Document segment -
== == ==
Re: [PATCH bpf-next v3 1/3] xsk: Support UMEM chunk_size > PAGE_SIZE
From: Magnus Karlsson
Date: Fri Apr 21 2023 - 08:18:04 EST
On Fri, 21 Apr 2023 at 11:44, Maciej Fijalkowski
<maciej.fijalkowski@xxxxxxxxx> wrote:
>
> On Tue, Apr 18, 2023 at 01:12:00PM +0200, Kal Cutter Conley wrote:
>
> Hi there,
>
> > > >> In addition, presumably when using this mode, the other XDP actions
> > > >> (XDP_PASS, XDP_REDIRECT to other targets) would stop working unless we
> > > >> add special handling for that in the kernel? We'll definitely need to
> > > >> handle that somehow...
> > > >
> > > > I am not familiar with all the details here. Do you know a reason why
> > > > these cases would stop working / why special handling would be needed?
> > > > For example, if I have a UMEM that uses hugepages and XDP_PASS is
> > > > returned, then the data is just copied into an SKB right? SKBs can
> > > > also be created directly from hugepages AFAIK. So I don't understand
> > > > what the issue would be. Can someone explain this concern?
> > >
> > > Well, I was asking :) It may well be that the SKB path just works; did
> > > you test this? Pretty sure XDP_REDIRECT to another device won't, though?
>
> for XDP_PASS we have to allocate a new buffer and copy the contents from
> current xdp_buff that was backed by xsk_buff_pool and give the current one
> back to pool. I am not sure if __napi_alloc_skb() is always capable of
> handling len > PAGE_SIZE - i believe there might a particular combination
> of settings that allows it, but if not we should have a fallback path that
> would iterate over data and copy this to a certain (linear + frags) parts.
== == ==
Provided records -
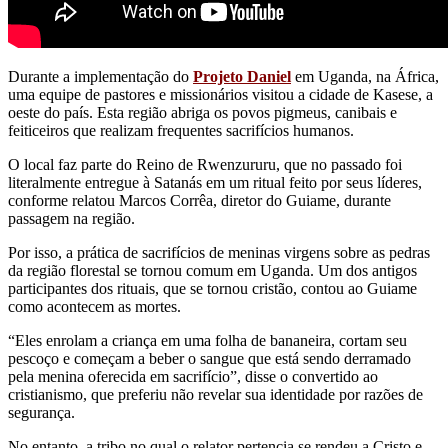
Durante a implementação do
Projeto Daniel
em Uganda, na África,
uma equipe de pastores e missionários visitou a cidade de Kasese, a
oeste do país. Esta região abriga os povos pigmeus, canibais e
feiticeiros que realizam frequentes sacrifícios humanos.
O local faz parte do Reino de Rwenzururu, que no passado foi
literalmente entregue à Satanás em um ritual feito por seus líderes,
conforme relatou Marcos Corrêa, diretor do Guiame, durante
passagem na região.
Por isso, a prática de sacrifícios de meninas virgens sobre as pedras
da região florestal se tornou comum em Uganda. Um dos antigos
participantes dos rituais, que se tornou cristão, contou ao Guiame
como acontecem as mortes.
“Eles enrolam a criança em uma folha de bananeira, cortam seu
pescoço e começam a beber o sangue que está sendo derramado
pela menina oferecida em sacrifício”, disse o convertido ao
cristianismo, que preferiu não revelar sua identidade por razões de
segurança.
No entanto, a tribo no qual o relator pertencia se rendeu a Cristo e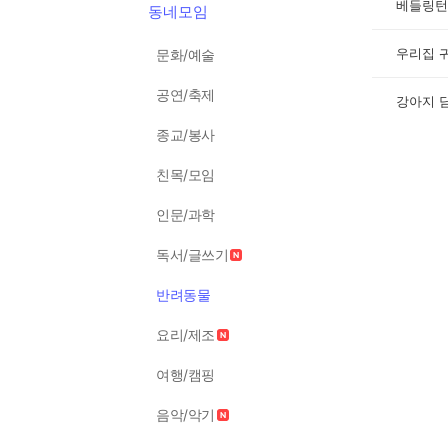
베들링턴
동네모임
우리집 
문화/예술
공연/축제
강아지 
종교/봉사
친목/모임
인문/과학
독서/글쓰기
반려동물
요리/제조
여행/캠핑
음악/악기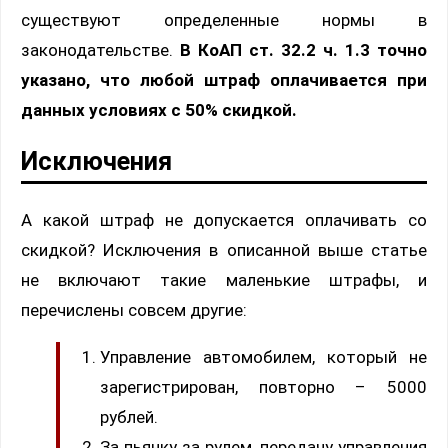
существуют определенные нормы в
законодательстве.
В КоАП ст. 32.2 ч. 1.3 точно
указано, что любой штраф оплачивается при
данных условиях с 50% скидкой.
Исключения
А какой штраф не допускается оплачивать со
скидкой? Исключения в описанной выше статье
не включают такие маленькие штрафы, и
перечислены совсем другие:
Управление автомобилем, который не
зарегистрирован, повторно – 5000
рублей.
За пьянку за рулем, передачу управления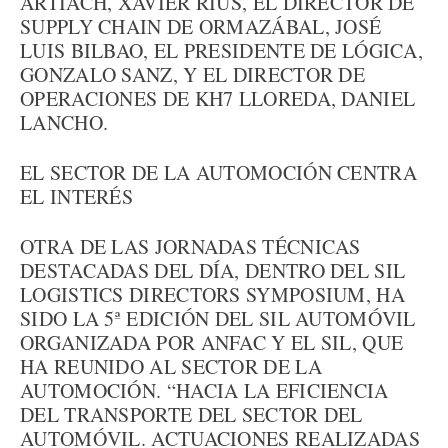
ARTIACH, XAVIER RIUS, EL DIRECTOR DE
SUPPLY CHAIN DE ORMAZÁBAL, JOSÉ
LUIS BILBAO, EL PRESIDENTE DE LÓGICA,
GONZALO SANZ, Y EL DIRECTOR DE
OPERACIONES DE KH7 LLOREDA, DANIEL
LANCHO.
EL SECTOR DE LA AUTOMOCIÓN CENTRA
EL INTERÉS
OTRA DE LAS JORNADAS TÉCNICAS
DESTACADAS DEL DÍA, DENTRO DEL SIL
LOGISTICS DIRECTORS SYMPOSIUM, HA
SIDO LA 5ª EDICIÓN DEL SIL AUTOMÓVIL
ORGANIZADA POR ANFAC Y EL SIL, QUE
HA REUNIDO AL SECTOR DE LA
AUTOMOCIÓN. “HACIA LA EFICIENCIA
DEL TRANSPORTE DEL SECTOR DEL
AUTOMÓVIL. ACTUACIONES REALIZADAS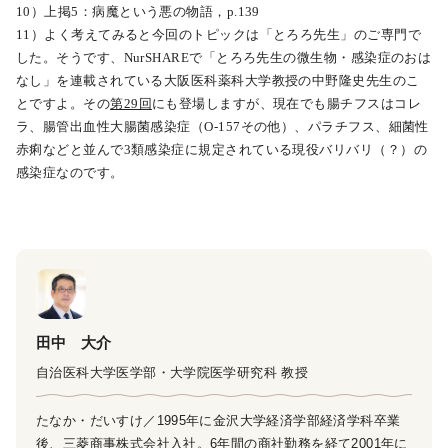
10）上掲5：病魔という悪の物語，p.139
11）よく考えてみると今回のトピックは「とろろ先生」のご専門で
した。そうです、NurSHAREで「とろろ先生の微生物・感染症のおは
なし」を連載されている大阪医科薬科大学教授の中野隆史先生のこ
とですよ。その
第29回
にも登場しますが、現在でも腸チフスはコレ
ラ、腸管出血性大腸菌感染症（O-157その他）、パラチフス、細菌性
赤痢などと並んで3類感染症に規定されている現役バリバリ（？）の
感染症なのです。
田中 大介
自治医科大学医学部・大学院医学研究科 教授
たなか・だいすけ／1995年に金沢大学経済学部経済学科卒業
後、三菱商事株式会社入社。6年間の商社勤務を経て2001年に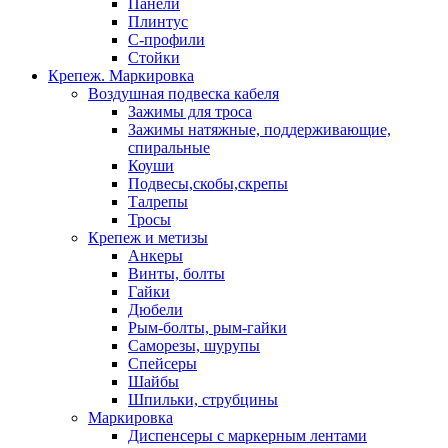
Панели
Плинтус
С-профили
Стойки
Крепеж. Маркировка
Воздушная подвеска кабеля
Зажимы для троса
Зажимы натяжные, поддерживающие,
спиральные
Коуши
Подвесы,скобы,скрепы
Талрепы
Тросы
Крепеж и метизы
Анкеры
Винты, болты
Гайки
Дюбели
Рым-болты, рым-гайки
Саморезы, шурупы
Спейсеры
Шайбы
Шпильки, струбцины
Маркировка
Диспенсеры с маркерным лентами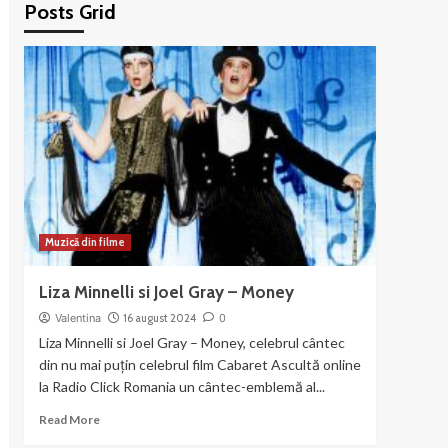
Posts Grid
Muzică din filme
Liza Minnelli si Joel Gray – Money
Valentina
16 august 2024
0
Liza Minnelli si Joel Gray – Money, celebrul cântec
din nu mai puțin celebrul film Cabaret Ascultă online
la Radio Click Romania un cântec-emblemă al...
Read
Read More
more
== == ==
Job item - Output the part of the patch discussion from "Re: [PATCH bpf-next" to "handle that somehow..." word for word. The records are separate material and have no connection to the patch discussion.

Answer space -
Re: [PATCH bpf-next v3 1/3] xsk: Support UMEM chunk_size > PAGE_SIZE
From: Magnus Karlsson
Date: Fri Apr 21 2023 - 08:18:04 EST
On Fri, 21 Apr 2023 at 11:44, Maciej Fijalkowski
<maciej.fijalkowski@xxxxxxxxx> wrote:
>
> On Tue, Apr 18, 2023 at 01:12:00PM +0200, Kal Cutter Conley wrote:
>
> Hi there,
>
> > > >> In addition, presumably when using this mode, the other XDP actions
> > > >> (XDP_PASS, XDP_REDIRECT to other targets) would stop working unless we
> > > >> add special handling for that in the kernel? We'll definitely need to
> > > >> handle that somehow...